Başbakanlık Başdanışmanı Etyen Mahçupyan, iki gün önce köşesinde paralel yapıya yönelik bazı gerçekleri ifşa etmişti. Mahçupyan yazısında, 8 Ocak 2014'te Gazeteciler ve Yazarlar Vakfı'nın 3 ayda bir düzenlediği değerlendirme toplantısından söz etmişti. Mahçupyan, aynı toplantıda Zaman gazetesi yazarları Ali Bulaç, Mümtaz'er Türköne ve Şahin Alpay ile Ergun Özbudun, Fatih Üniversitesi Rektörü Şerif Ali Tekalan ve gazetenin eski yöneticisi Alaattin Kaya'nın olduğunu da belirtmişti.
***
Mahçupyan 17 Aralık sonrasında yaşananların konuşulduğu toplantıda, cemaat mensuplarından birinin bir gazeteciye, "
Bizde değişen bir şey yok. Bir ay içinde netice alırız" dediğini belirtiyor. Bu resmen paralel suç örgütünün itirafı gibi bir olgu. Mahçupyan iki gün önce kaleme aldığı yazısında, bahsi geçen diyalogla ilgili; "

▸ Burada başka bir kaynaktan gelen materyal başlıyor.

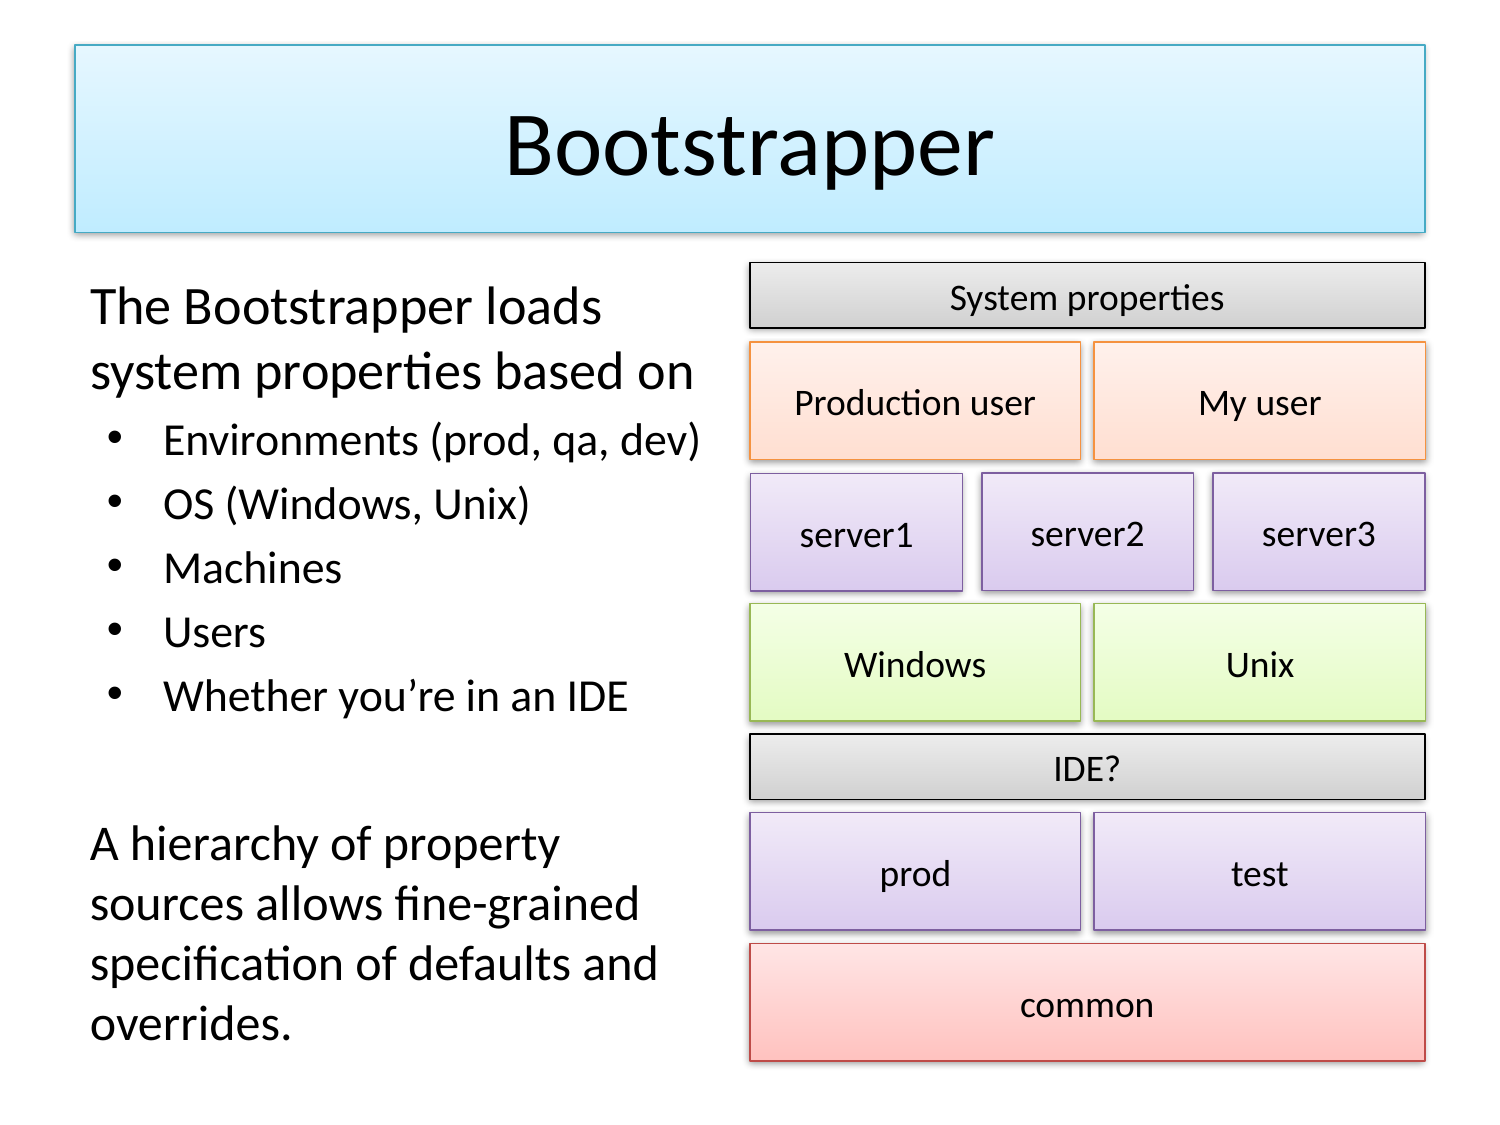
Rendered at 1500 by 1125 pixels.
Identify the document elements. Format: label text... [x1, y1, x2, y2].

list The Bootstrapper loads system properties based on Environments (prod, qa, dev) OS (Windows, Unix) Machines Users Whether you’re in an IDE [75, 262, 731, 764]
text_box A hierarchy of property sources allows fine-grained specification of defaults and overrides. [75, 803, 737, 1059]
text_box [749, 262, 1426, 1062]
title Bootstrapper [74, 44, 1426, 233]
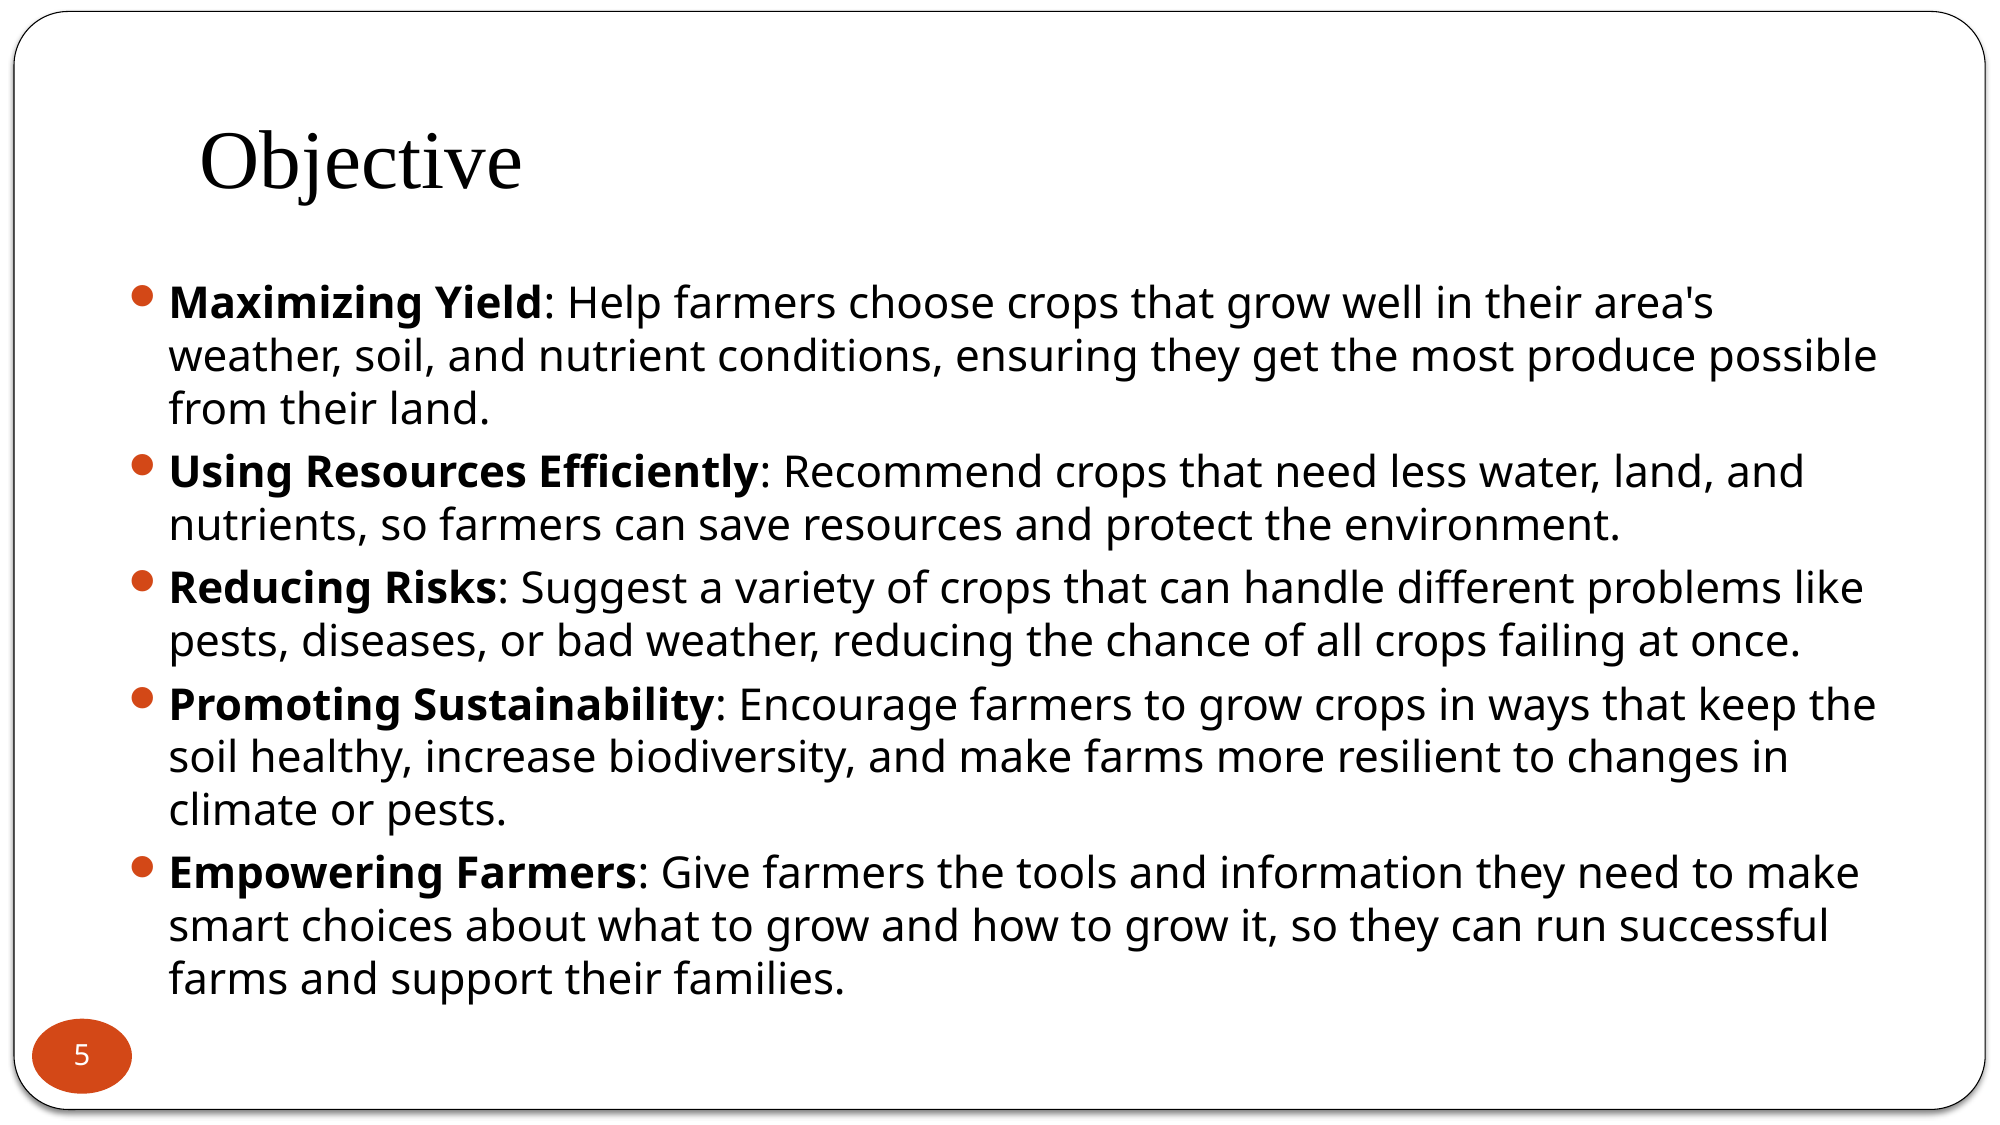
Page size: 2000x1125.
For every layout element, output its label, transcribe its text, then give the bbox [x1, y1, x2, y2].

list Maximizing Yield: Help farmers choose crops that grow well in their area's weather, soil, and nutrient conditions, ensuring they get the most produce possible from their land. Using Resources Efficiently: Recommend crops that need less water, land, and nutrients, so farmers can save resources and protect the environment. Reducing Risks: Suggest a variety of crops that can handle different problems like pests, diseases, or bad weather, reducing the chance of all crops failing at once. Promoting Sustainability: Encourage farmers to grow crops in ways that keep the soil healthy, increase biodiversity, and make farms more resilient to changes in climate or pests. Empowering Farmers: Give farmers the tools and information they need to make smart choices about what to grow and how to grow it, so they can run successful farms and support their families. [113, 267, 1900, 1059]
title Objective [185, 66, 1007, 220]
slide_number 5 [32, 1018, 132, 1094]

Konuşma sessiz bir ana rastladığı için herkesin duymuş olması beklenir. Cevaptan sonra bir an sessizlik olması da bu cevabın ne anlama geldiğinin hazirun tarafından gayet iyi anlaşıldığının göstergesi olmalı" yorumunda bulunuyor. Elbette ismi geçen dernek de Mahçupyan'ın anlattığı gerçekleri inkâr ediyor. Paralel yalanların sınırı olmadığını son 1 yılda Türkiye gördü. Fakat Türkiye toplumu Mahçupyan'ın hayatı boyu yalan söylememiş, her koşulda dürüstlükten taviz vermemiş bir entelektüel olduğunu iyi biliyor. Hüseyin Gülerce de anlattığı somut olaylarla Mahçupyan'ı destekliyor. Gülerce ve Mahçupyan'ın tanıklıkları Türkiye için çok önemlidir. Aralık-Ocak 2014 itibariyle Pensilvanya ve paralel yapı Erdoğan'ı devirip içeri tıktıracaklarına emindi.
***
Aslında Mahçupyan cemaat bu rezil darbe sürecine girmesin diye çok çabaladı. Elinden geldiğince cemaatin bu gayrimeşru yola girmemesi için gayret gösterdi. Mahçupyan ve cemaat ilişkisi için o süreçte ben de aynen şöyle yazmıştım:
Bir insanın ya da bir grubun başına gelebilecek en kötü şeylerden biri gerçeklerden kopma halidir. Kendinizi mehdi zannedersiniz ve herkesin buna inanmasını istersiniz. İnsanlar böyle kişilerden korktuğu için yüzlerine gülerler ve durumu çaktırmazlar ama aslında herkes bu kişinin deli olduğunu düşünür. Zor olan böyle bir zihinsel durumdaki dostuna gerçeği güzelce söyleyebilmektir. O dostun normale dönmesinin yolu doğru teşhisin dürüstçe söylenmesinden geçer. Mutlu olsun diye dostunu kandırmak aslında ihanetin bir çeşididir. Doğru teşhis zaten doğru tedaviyi de yanında getirecektir.
***
İşte Mahçupyan Cemaat'e hep gerçekleri söyleyen böyle dost bir adamdı. Cemaatin ortak aklı Mahçupyan'ın sesini dinleseydi şu an bu sefil hale düşmezlerdi. Hayattan kopmuş ve hurafelerle kafayı üşütmüş imamlarını dinlediler ve 40 yıllık bir birikimi heba ettiler. Cemaatin en temel ihtiyacı mevcut durumun doğru teşhis ve tahlil edilmesiydi. Oysa cemaat profesyonelleri imamlarının gördükleri rüyalara inandı.
***
Sonunda gerçekleri duymaya dayanamadılar ve teşhisleri her zaman doğru çıkmış bir adam olan Mahçupyan'ı da kaybettiler. Mahçupyan kadar değerli bir aydın olan Gülay Göktürk'e de benzer davranma ihtimalleri kuvvetli. Hüseyin Gülerce'yi çoktan harcadılar. O da kovulmadan kendi ayrıldı ve cemaat defterini tamamen kapadı. Daha evvel yazmıştım. Şimdi yine yazıyorum. İşte Mahçupyan'ın son 8 ay içinde yazdıklarından örnekler. Hepsi doğru çıktı bu teşhislerin. Hurafeler değil hakikatler hükmünü icra eder. İmamları değil Mahçupyan'ı dinleyecektiniz... Allah taksiratınızı affetsin.